We must first grasp some of the characteristics of wood, such as how internal oak doors will impact the color of the wood over time before we can begin our little examination.
Natural pigments are what give wood its color and quinones and polyphenolic compounds, a class of chemicals, are what give this its definition. The polyphenolic molecules are transparent, making quinones the actual pigments. But as we’ll talk about later, they might grow in significance over time.
Extractives, as they are commonly known, are present in all wood. The colors, tannins, and other resins are considered extractives, which have been covered in a few prior articles. The term “extraction” refers to the process of ‘extracting’ something using a solvent, such as water or the mineral turpentine.
The presence of lignin in lumber is another essential component that may influence how it changes color over time. Timber fibers are held together by lignin, which acts as glue. The most significant part of the wood’s structure is this one.

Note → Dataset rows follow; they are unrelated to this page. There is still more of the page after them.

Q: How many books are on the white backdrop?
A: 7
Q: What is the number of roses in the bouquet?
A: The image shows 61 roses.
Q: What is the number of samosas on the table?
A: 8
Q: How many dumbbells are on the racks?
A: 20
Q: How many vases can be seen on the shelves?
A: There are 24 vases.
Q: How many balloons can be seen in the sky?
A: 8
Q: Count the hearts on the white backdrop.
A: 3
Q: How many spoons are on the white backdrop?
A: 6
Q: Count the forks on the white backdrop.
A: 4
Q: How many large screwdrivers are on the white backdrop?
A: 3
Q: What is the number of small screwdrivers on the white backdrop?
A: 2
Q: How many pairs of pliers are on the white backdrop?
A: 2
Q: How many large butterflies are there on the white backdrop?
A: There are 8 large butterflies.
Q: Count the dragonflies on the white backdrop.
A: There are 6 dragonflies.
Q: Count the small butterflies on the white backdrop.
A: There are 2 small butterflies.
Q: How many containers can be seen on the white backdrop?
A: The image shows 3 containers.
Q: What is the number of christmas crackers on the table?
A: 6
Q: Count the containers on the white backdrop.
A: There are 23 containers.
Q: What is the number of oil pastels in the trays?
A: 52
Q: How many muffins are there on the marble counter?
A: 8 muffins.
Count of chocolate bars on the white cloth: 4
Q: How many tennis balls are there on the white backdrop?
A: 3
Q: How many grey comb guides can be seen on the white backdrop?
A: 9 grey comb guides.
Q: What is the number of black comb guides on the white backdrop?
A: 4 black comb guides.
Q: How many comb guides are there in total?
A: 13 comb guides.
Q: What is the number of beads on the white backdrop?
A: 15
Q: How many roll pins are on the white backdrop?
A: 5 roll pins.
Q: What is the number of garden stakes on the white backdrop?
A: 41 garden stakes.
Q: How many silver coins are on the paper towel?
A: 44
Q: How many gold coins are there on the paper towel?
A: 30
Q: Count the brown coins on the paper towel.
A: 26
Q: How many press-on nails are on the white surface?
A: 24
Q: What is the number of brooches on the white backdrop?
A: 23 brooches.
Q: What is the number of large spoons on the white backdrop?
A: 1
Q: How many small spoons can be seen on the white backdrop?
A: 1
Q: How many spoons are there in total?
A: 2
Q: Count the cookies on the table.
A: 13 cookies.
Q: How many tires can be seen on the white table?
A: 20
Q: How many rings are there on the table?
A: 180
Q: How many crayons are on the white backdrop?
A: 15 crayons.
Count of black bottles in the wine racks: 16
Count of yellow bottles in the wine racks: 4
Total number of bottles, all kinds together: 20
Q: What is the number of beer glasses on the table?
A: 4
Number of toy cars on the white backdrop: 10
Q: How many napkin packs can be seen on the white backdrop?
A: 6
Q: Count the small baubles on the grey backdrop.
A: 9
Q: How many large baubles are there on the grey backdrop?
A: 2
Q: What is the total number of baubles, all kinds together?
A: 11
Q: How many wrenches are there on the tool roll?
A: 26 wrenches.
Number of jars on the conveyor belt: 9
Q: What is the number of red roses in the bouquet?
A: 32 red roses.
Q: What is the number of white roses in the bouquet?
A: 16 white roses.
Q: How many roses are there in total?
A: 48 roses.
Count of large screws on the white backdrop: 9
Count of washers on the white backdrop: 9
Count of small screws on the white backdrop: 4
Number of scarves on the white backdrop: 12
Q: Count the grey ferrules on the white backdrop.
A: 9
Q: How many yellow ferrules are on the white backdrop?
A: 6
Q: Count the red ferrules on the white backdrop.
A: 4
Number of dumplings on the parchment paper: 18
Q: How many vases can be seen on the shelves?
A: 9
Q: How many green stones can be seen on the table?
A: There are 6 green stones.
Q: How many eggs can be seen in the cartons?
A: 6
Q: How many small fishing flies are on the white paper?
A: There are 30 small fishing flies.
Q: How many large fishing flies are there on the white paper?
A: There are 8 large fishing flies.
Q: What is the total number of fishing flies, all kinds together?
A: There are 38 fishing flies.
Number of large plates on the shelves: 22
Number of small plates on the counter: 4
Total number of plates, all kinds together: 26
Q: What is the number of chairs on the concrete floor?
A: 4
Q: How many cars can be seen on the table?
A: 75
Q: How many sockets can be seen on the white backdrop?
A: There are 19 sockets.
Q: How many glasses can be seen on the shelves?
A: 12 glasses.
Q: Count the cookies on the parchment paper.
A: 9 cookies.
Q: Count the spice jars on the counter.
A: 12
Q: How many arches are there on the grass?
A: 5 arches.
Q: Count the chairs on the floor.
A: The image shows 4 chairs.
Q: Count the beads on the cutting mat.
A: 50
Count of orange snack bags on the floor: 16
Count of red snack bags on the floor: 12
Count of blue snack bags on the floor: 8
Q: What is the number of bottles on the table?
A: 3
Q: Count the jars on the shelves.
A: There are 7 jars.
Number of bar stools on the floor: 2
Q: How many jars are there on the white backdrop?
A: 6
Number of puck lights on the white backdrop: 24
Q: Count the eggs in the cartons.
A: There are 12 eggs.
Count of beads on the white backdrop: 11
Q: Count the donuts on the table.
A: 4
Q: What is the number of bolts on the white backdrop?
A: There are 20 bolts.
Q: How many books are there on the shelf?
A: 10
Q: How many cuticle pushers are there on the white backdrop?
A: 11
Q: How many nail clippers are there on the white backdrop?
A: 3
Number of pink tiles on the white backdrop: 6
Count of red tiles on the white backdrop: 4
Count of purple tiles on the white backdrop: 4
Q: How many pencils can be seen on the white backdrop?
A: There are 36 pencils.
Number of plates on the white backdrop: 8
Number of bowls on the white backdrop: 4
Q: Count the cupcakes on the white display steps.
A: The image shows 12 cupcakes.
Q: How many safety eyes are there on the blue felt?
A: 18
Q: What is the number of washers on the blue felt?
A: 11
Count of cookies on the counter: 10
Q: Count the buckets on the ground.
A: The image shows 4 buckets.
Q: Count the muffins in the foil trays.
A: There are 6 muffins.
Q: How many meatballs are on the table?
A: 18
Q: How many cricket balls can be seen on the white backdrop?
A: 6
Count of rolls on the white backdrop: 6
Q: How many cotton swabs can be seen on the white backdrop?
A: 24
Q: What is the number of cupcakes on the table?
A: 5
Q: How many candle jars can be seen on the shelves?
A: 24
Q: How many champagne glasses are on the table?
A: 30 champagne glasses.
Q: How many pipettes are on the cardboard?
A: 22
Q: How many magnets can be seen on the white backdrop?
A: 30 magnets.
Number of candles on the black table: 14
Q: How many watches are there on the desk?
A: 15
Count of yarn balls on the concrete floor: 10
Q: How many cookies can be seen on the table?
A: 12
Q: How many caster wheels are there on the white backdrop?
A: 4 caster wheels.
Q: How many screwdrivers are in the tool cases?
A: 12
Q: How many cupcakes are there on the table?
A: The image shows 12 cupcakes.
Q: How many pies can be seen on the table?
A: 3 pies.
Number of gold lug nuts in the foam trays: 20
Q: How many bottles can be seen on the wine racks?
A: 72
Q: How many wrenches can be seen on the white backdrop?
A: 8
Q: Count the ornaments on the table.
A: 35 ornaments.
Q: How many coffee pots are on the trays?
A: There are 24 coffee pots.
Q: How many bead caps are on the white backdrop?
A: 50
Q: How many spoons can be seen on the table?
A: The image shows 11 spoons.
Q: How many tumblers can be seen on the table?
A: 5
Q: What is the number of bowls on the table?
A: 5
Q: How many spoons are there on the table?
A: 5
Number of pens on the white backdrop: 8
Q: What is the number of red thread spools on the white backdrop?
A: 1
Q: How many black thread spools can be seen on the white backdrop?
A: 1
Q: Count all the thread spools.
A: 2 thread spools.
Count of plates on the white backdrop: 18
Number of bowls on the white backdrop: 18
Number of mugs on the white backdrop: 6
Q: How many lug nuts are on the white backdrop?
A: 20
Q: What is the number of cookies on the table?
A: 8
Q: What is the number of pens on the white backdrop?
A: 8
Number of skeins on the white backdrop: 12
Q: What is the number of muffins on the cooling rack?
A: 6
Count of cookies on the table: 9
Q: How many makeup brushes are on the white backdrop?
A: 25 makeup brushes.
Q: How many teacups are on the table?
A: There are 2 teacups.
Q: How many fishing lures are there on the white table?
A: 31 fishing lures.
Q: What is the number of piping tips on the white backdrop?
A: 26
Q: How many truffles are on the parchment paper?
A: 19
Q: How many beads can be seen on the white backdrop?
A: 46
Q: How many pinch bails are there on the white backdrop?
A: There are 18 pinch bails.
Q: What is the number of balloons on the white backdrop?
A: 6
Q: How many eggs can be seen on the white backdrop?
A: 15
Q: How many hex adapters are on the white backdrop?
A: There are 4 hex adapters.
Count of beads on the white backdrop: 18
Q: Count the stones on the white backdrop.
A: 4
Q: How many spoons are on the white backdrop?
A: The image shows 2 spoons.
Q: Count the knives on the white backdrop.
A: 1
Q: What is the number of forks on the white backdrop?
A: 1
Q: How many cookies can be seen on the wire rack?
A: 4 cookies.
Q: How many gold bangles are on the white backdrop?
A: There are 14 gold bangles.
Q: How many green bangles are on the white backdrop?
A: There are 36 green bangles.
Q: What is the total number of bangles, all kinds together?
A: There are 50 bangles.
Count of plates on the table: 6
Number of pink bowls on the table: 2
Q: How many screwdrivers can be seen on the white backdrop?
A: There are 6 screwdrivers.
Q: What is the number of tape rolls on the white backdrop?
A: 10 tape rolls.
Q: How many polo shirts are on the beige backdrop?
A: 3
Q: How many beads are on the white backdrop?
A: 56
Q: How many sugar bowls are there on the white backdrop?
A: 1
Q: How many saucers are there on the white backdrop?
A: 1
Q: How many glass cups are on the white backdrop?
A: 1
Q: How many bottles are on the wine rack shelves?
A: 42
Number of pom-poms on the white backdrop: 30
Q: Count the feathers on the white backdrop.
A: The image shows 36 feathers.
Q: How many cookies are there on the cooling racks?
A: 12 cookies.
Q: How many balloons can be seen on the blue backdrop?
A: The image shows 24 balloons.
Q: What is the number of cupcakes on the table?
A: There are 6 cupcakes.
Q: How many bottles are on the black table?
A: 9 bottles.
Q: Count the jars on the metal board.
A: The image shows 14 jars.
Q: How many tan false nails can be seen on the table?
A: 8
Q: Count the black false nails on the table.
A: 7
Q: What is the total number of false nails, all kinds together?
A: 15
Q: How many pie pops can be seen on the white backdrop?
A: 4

The discoloration is most commonly caused by weathering, which is also its primary cause. Behind this, there are primarily two mechanisms:
1. The extractives, including the natural colors or quinones, bleed away when exposed to rain. The wood will become lighter after this treatment.
2. The lignin degrades into simple sugars when exposed to UV light. Molds, which can have a black and blotchy look, use these sugars as a food source. However, in conditions where they are managed, such as in dry or coastal regions, they don’t fully develop and turn the wood a silver-grey color.
In terms of oak wood, over the course of many years, it begins to turn a yellow to golden color; this is primarily caused by UV exposure.